Jacques Tati, having gained access to a more significant budget, paves the way towards his later masterpiece Play Time (1967) with this film, in which he constructs a large minimalist modern house almost all powered by electricity to contrast with the shabby, crumbling old world harking back to Les Vacances de M. Hulot (1953). The central character of that earlier film, played as ever by Tati, returns here as brother to Madame Arpel, the aspirational wife of a besuited businessman, seen in these fancy new digs. Hulot’s role is mainly to bumble about looking confused, and indeed many of the characters seem waylaid by all the confusing trappings of modernity. There is little enough plot, but elaborating on the theme of social class mobility and the depersonalising effects of the modern world, there are some wonderful running gags — not least that of Mme Arpel’s decorative fish-shaped fountain, which she turns on every time there’s a buzz at the door, and then turns off depending on the social class of the visitor.
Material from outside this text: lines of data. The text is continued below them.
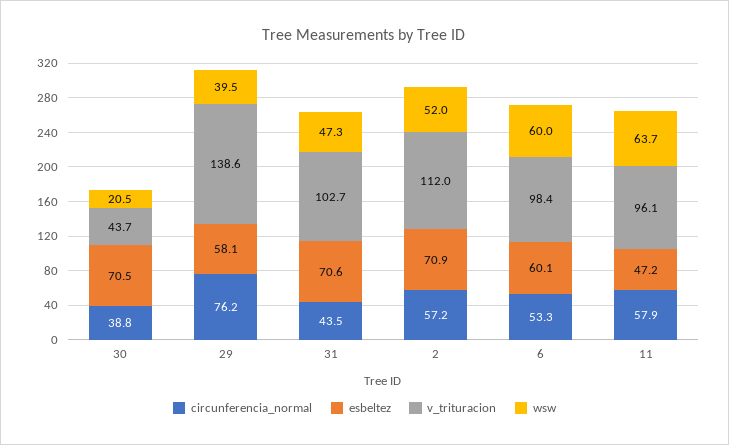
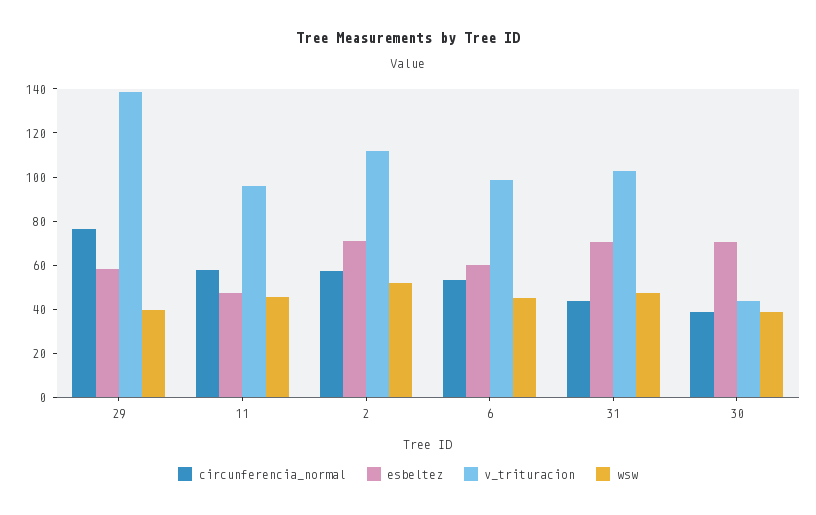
  {
    "circunferencia_normal": {
      "30": 38.8,
      "29": 76.2,
      "31": 43.5,
      "2": 57.2,
      "6": 53.3,
      "11": 57.9
    },
    "esbeltez": {
      "30": 70.5,
      "29": 58.1,
      "31": 70.6,
      "2": 70.9,
      "6": 60.1,
      "11": 47.2
    },
    "v_trituracion": {
      "30": 43.7,
      "29": 138.6,
      "31": 102.7,
      "2": 112,
      "6": 98.4,
      "11": 96.1
    },
    "wsw": {
-     "30": 20.5,
+     "30": 40,
      "29": 39.5,
      "31": 47.3,
      "2": 52,
-     "6": 60,
+     "6": 45,
-     "11": 63.7
+     "11": 45
    }
  }

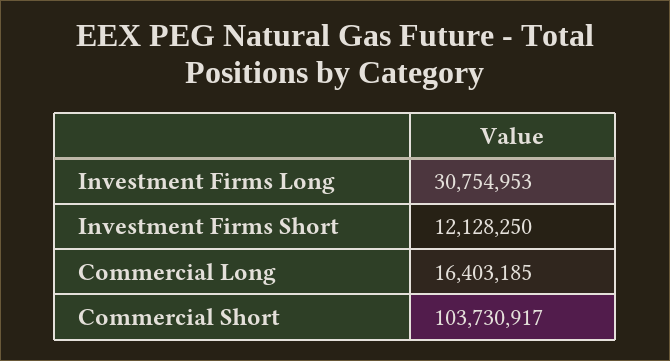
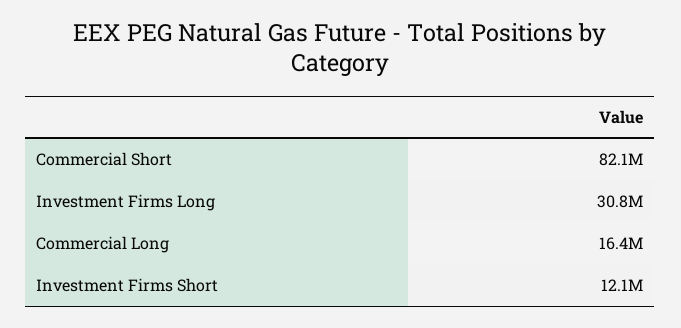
  {
    "Investment Firms Long": 30754953,
    "Investment Firms Short": 12128250,
    "Commercial Long": 16403185,
-   "Commercial Short": 103730917
+   "Commercial Short": 82100000
  }

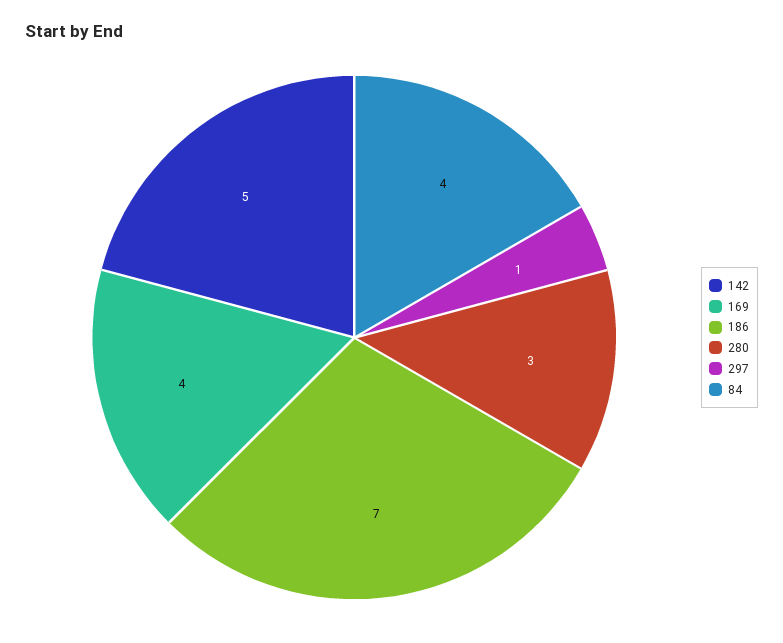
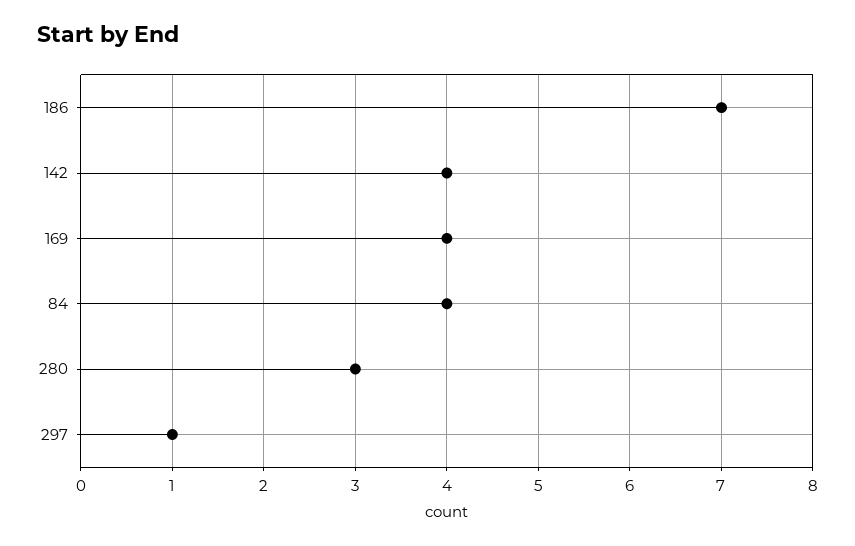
  {
-   "142": 5,
+   "142": 4,
    "169": 4,
    "186": 7,
    "280": 3,
    "297": 1,
    "84": 4
  }

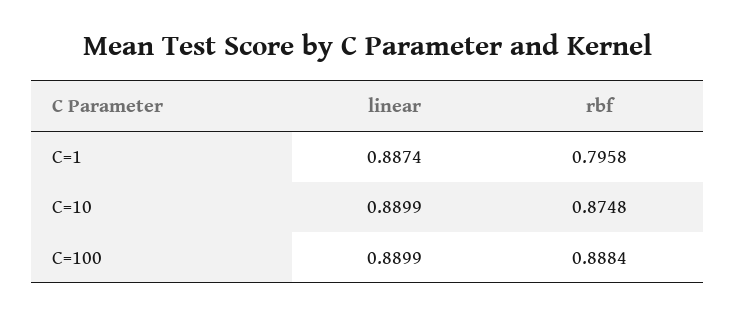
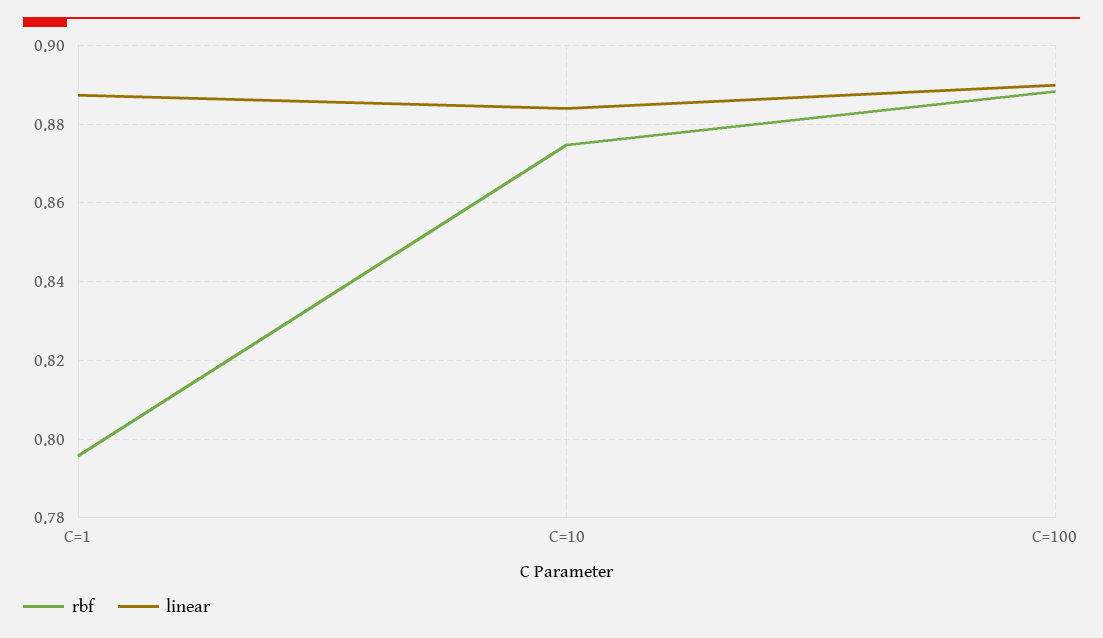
  {
    "linear": {
      "C=1": 0.8874,
-     "C=10": 0.8899,
+     "C=10": 0.884,
      "C=100": 0.8899
    },
    "rbf": {
      "C=1": 0.7958,
      "C=10": 0.8748,
      "C=100": 0.8884
    }
  }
For me, it feels like notes towards Play Time, but it’s still an excellent film in its own right, and will no doubt also repay further repeat viewings.
FILM REVIEW: Criterion Collection
Director Jacques Tati; Writers Tati, Jacques Lagrange and Jean L’Hôte; Cinematographer Jean Bourgoin; Starring Jacques Tati; Length 111 minutes.
Seen at home (Blu-ray), London, Sunday 24 July 2016.